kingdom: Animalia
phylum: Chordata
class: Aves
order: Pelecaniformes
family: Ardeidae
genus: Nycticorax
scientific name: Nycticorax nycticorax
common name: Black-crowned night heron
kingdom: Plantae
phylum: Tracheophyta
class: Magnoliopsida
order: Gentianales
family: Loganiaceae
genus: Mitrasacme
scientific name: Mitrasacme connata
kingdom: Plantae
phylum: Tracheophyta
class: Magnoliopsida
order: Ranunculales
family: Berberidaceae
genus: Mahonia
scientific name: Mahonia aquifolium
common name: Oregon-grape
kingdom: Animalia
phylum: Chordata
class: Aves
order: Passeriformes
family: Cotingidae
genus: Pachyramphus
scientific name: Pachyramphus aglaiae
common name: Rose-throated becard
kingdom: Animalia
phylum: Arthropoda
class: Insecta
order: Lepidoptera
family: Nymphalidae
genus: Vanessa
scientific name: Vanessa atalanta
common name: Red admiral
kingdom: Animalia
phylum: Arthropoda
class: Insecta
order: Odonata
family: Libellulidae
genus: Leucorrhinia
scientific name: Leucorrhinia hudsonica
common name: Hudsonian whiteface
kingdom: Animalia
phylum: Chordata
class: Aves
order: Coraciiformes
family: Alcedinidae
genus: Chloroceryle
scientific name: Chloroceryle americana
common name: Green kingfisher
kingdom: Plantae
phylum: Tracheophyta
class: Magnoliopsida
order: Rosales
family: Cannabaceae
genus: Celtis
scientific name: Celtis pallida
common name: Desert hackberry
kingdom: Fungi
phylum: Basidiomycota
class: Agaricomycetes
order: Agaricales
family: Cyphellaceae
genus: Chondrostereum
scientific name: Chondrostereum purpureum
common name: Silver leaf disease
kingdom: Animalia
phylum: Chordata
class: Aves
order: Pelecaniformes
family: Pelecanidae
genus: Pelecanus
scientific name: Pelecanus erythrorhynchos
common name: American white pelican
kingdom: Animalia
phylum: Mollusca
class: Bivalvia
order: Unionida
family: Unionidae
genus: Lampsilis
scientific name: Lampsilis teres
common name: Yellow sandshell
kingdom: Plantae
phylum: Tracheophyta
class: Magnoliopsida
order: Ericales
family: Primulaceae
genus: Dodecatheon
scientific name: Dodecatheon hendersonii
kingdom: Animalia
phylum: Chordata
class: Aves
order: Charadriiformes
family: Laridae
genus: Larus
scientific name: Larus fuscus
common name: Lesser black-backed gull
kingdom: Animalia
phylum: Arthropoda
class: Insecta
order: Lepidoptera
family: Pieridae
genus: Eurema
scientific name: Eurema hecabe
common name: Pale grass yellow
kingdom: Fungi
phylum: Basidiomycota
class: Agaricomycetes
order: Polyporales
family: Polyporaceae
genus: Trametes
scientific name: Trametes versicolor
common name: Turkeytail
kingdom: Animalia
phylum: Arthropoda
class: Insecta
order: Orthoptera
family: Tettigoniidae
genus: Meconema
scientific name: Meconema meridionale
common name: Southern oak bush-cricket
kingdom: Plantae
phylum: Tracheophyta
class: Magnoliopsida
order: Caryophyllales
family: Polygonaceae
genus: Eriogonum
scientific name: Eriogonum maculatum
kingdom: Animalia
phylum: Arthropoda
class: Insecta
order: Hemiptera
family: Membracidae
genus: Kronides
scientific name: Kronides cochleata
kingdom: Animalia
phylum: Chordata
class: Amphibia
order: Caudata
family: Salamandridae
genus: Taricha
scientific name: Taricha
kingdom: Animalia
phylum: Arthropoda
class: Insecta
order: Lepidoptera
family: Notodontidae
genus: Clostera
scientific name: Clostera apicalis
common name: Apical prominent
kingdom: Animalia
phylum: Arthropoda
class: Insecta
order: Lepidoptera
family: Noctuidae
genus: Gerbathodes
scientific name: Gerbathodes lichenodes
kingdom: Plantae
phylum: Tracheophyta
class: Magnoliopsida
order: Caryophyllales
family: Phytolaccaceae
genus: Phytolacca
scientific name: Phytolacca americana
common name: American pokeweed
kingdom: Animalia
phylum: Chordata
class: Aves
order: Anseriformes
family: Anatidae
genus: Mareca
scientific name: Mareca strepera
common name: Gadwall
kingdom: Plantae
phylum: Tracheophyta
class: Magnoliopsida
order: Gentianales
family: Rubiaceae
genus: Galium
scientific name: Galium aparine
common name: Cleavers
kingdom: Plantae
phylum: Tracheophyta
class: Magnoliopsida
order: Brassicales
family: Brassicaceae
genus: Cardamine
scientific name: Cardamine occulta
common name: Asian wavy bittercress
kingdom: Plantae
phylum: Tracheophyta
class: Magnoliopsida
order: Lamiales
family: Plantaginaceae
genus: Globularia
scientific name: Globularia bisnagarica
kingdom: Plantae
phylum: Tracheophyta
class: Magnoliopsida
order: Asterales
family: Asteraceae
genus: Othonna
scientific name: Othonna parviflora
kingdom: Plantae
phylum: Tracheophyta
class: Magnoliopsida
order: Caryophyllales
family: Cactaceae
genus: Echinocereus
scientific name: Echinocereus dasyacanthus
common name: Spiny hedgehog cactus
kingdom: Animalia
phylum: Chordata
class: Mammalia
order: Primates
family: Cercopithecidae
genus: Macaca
......
Stated problem: Switch "common name" to "vernacular name" from the line with "genus: Mareca" to the line with "scientific name: Cardamine occulta", and give only those lines again with nothing else changed.

Answer below:
genus: Mareca
scientific name: Mareca strepera
vernacular name: Gadwall
kingdom: Plantae
phylum: Tracheophyta
class: Magnoliopsida
order: Gentianales
family: Rubiaceae
genus: Galium
scientific name: Galium aparine
vernacular name: Cleavers
kingdom: Plantae
phylum: Tracheophyta
class: Magnoliopsida
order: Brassicales
family: Brassicaceae
genus: Cardamine
scientific name: Cardamine occulta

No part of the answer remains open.